Molecular-based detection of the drug resistance of indicator microorganisms is a challenge, as is monitoring their circulation in hospitals and in the community. An approach that integrates surveillance for drug resistant organisms in animals and humans is also a current need.
Another major challenge is the absence of a good monitoring or surveillance system for prescriptions. A rigid surveillance system for community- and hospital-based prescribing is the first step towards determining the magnitude of the problem and instituting appropriate remedial measures. Such a system would provide a window on the underlying trends in prescribing practices.
Prescription monitoring is indeed difficult, considering the vast Indian subcontinent. One feasible approach is to provide incentives to pharmacists to keep records of prescriptions dispensed and discourage their practice of dispensing antibiotics without prescriptions (especially common in suburban and rural areas) or out-of-date prescriptions. Changing the behaviour of pharmacists will be pivotal for the success of any campaign against misuse or abuse of antibiotics. They need to feel that they are part of the health system, rather than simply another business. Programs to educate the pharmacists in the critical area of drug dispensing need to be designed and implemented.
Another important issue related to drug dispensing is that many pharmacies are not owned or run by qualified pharmacists. The number of pharmacies licensed to a single pharmacist, yet run by unqualified personnel, has mushroomed. This has aggravated the problem of malpractice in drug dispensing, where the only goal is financial gains, and needs to be addressed legally.
Once a good surveillance system is in place, a national board should monitor all prescriptions. When this is in place, it should focus on physicians who inappropriately use antibiotics. As with pharmacists, changing prescribing habits is no easy task. Sustained efforts will be required to educate and re-educate physicians about the long-term consequences of antibiotic overuse. Here, technical issues need to be highlighted so that the physicians understand and appreciate the message.
Exacerbating this problem is the stagnation of the pharmaceutical industry in the development of new antibiotics. The lack of antimicrobial advances has led to the introduction of only one new class of antibiotics—the oxazolidinones—in the past three decades. One would think that knowing that the antibiotic armamentarium is on the verge of exhaustion would convince physicians to think twice before prescribing antibiotics.
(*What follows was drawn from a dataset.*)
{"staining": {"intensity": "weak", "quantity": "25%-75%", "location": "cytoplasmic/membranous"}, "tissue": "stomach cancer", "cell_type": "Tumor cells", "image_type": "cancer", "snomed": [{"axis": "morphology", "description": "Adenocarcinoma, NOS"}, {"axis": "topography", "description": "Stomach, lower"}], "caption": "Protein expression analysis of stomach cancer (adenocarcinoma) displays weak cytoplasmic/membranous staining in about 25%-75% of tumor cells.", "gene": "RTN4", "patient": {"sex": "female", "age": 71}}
While addressing the immediate concerns regarding antibiotic resistance should remain a priority, long-term goals should also be kept in mind. These include formulating strategies and incentives to kickstart new antimicrobial research and development by the pharmaceutical industry. Instituting effective public-private-partnerships may be crucial to initiate and sustain a strong antimicrobial drug pipeline over the long term. Again, all the foregoing efforts should occur simultaneously, in order to check misuse, abuse, or overuse of antibiotics.
Initiatives, such as the Global Antibiotic Resistance Partnership (GARP), should stimulate critical thinking and take the issue forward, so that the challenges are adequately addressed and, eventually, stabilization or even reversal of the antibiotic resistance pattern occurs—first regionally, then globally.